While the "idiot art-masters" indicated by Nashe and Greene as those who chose, purchased, and reconstructed the plays used by Strange's company, included others beside Shakespeare in their satirical intention, this phase of their attacks upon the Theatre and its leading figures became centred upon Shakespeare as his importance in the conduct of its business increased, and his dramatic ability developed.
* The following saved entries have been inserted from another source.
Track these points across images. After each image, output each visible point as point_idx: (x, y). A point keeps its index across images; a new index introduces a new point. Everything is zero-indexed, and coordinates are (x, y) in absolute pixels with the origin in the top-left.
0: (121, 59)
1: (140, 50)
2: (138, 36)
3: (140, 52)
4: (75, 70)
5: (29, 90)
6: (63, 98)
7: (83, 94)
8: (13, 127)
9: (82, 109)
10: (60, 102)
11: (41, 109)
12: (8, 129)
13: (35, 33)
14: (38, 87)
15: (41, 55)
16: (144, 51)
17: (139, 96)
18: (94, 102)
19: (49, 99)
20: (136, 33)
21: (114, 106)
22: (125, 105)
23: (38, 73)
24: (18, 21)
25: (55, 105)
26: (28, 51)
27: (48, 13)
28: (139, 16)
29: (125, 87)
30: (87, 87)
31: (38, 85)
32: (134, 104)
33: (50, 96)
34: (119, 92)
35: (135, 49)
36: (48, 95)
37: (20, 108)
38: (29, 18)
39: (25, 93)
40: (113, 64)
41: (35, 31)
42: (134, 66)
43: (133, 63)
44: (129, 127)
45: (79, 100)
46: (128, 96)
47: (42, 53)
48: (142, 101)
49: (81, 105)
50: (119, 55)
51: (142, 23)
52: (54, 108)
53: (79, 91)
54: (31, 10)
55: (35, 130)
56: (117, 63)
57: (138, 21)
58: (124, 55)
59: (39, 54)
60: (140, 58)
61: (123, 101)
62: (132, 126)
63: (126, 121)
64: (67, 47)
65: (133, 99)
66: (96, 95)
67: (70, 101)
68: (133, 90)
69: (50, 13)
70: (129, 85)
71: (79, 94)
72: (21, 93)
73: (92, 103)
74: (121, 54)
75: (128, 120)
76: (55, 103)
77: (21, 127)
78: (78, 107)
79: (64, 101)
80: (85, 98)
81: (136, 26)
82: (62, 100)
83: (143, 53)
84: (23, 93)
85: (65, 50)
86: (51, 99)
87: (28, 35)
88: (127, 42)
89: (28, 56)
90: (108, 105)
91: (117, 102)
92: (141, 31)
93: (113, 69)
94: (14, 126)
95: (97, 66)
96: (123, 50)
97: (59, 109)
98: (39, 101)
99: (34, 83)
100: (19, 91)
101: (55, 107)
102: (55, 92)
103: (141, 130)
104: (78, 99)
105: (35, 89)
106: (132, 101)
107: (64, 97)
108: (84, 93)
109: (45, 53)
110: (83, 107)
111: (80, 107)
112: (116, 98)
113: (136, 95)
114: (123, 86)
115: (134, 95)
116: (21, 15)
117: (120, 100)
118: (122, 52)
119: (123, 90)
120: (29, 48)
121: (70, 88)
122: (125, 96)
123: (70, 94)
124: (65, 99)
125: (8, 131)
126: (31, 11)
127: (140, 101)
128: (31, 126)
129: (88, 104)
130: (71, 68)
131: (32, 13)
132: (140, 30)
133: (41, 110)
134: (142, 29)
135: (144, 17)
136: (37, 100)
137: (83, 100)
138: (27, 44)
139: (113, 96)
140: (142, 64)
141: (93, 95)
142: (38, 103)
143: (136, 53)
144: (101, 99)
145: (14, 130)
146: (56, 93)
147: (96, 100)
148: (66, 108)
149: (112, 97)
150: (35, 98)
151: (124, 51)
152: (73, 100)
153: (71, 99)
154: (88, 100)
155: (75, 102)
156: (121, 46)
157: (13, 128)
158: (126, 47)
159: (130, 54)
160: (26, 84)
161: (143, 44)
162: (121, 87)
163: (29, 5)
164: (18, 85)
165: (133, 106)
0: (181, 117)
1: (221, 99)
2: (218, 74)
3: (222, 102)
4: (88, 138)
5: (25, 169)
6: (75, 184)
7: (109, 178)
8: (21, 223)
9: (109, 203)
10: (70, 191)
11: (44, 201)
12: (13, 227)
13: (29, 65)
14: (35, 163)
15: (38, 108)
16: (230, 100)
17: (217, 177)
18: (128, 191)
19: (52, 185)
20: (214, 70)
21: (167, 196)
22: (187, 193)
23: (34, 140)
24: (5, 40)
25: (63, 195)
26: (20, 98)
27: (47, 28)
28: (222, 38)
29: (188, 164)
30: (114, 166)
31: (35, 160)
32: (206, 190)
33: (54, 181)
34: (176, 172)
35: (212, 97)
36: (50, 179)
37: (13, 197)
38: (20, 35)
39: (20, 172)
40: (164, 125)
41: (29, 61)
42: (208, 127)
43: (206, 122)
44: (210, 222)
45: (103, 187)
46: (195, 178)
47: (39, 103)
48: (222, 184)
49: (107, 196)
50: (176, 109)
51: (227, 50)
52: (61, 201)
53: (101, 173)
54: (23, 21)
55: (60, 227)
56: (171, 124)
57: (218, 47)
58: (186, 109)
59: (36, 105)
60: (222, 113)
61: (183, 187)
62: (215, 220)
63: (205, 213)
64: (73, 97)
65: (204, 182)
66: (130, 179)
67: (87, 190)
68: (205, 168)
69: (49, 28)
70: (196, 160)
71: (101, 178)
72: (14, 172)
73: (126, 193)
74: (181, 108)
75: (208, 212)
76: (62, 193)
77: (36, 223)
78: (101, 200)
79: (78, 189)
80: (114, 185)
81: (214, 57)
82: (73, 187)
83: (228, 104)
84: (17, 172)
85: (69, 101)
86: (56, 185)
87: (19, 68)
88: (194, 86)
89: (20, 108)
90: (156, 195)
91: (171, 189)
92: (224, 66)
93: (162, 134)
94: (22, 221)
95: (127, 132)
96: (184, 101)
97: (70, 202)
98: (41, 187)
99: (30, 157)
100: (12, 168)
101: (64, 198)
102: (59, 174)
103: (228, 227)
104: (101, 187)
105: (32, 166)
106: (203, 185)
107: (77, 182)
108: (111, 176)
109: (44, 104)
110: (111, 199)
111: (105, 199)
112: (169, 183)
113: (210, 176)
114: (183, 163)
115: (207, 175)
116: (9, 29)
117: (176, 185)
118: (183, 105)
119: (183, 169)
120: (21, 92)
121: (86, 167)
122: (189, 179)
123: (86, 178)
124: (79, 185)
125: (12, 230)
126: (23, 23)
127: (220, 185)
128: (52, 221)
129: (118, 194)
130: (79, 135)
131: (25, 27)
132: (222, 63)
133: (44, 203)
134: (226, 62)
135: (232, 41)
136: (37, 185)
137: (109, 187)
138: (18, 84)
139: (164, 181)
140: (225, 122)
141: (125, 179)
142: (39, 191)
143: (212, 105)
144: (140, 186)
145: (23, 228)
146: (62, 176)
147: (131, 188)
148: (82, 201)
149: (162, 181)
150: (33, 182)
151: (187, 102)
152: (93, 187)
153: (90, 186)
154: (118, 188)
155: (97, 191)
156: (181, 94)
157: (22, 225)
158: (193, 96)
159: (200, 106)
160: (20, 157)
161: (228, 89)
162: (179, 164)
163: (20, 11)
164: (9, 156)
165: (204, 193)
It is now generally agreed by critics that Shakespeare cannot have left Stratford for London before 1585, and probably not before 1586-87, and the likelihood has been shown that he then entered the service of James Burbage as a hired servant, or servitor, for a term of years. When Henslowe, in 1598, bound Richard Alleyn as a hired servant, he did so for a period of two years, which, we may judge, was then the customary term of such service. Assuming that Shakespeare bound himself to Burbage in 1586-87, his term of service would have expired in 1588-89. Though we possess no evidence that Shakespeare had produced any original plays at this time, the strictures of Nashe and Greene make it apparent that he had by then attained to the position of what might be called dramatic critic for the Burbage interests. In this capacity he helped to choose the plays purchased by his employers for the use of the companies in which they were interested.
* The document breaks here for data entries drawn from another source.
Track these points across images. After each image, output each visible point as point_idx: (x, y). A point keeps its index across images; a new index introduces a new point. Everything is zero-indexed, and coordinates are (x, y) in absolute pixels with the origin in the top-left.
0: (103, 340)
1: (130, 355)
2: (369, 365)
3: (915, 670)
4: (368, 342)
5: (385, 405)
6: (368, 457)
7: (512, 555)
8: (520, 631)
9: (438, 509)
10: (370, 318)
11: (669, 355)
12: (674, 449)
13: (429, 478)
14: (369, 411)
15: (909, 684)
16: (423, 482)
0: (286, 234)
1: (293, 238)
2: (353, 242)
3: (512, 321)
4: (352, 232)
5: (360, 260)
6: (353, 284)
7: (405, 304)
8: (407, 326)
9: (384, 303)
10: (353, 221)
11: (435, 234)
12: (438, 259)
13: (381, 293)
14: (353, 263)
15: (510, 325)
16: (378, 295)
Greene had come at odds with theatrical managers several years before Shakespeare could have attained to the position of reader for the Burbages. Even some of Greene's earlier reflections, however, seem to be directed against the management of the Shoreditch Theatre. In attacking theatrical managers he writes in, what he calls, "mystical speeches," and transfigures the persons he attacks under fictitious characters and names. In his Planetomachia, published in 1585, he caricatures one actor-manager under the name of Valdracko, who is an actor in Venus' Tragedy, one of the tales of the book. Valdracko is described as an old and experienced actor, "stricken in age, melancholick, ruling after the crabbed forwardness of his doting will, impartial, for he loved none but himself, politic because experienced, familiar with none except for his profit, skillful in dissembling, trusting no one, silent, covetous, counting all things honest that were profitable." This characterisation cannot possibly have referred to Shakespeare in the year 1585. When it is noticed, however, that nearly all of Greene's later attacks are directed against the Theatre and its fellows, it is probable that the stubborn, wilful, and aged James Burbage is also here scurrilously indicated. In writing of London and the actors in his "dark speeches," Greene refers to London as Rome and to the Shoreditch Theatre as the "theatre in Rome." In his Penelope's Web he writes: "They which smiled at the theatre in Rome might as soon scoff at the rudeness of the scene as give a plaudite at the perfection of the acting." While it is Burbage's Theatre that is here referred to, it is evident that his quarrel was not now with the actors—whom both he and Nashe praise in their quality—but with the plays, their authors, and the theatrical managers who patronised them.

It is evident that Shakespeare had something to do with the acceptance by the Burbages of plays by Marlowe and Kyd, and that Greene believed his own lack of patronage by the companies playing at the Theatre was due to Shakespeare's adverse influence. Knowing Shakespeare to be the son of a Stratford butcher, educated at a grammar school and recently a bonded servitor to Burbage, this "Master of Arts in Cambridge" questions the literary and dramatic judgment of the grammar school youth, and late serving-man, and employs his fellow university scholar, Thomas Nashe, to ridicule him and his critical pretensions.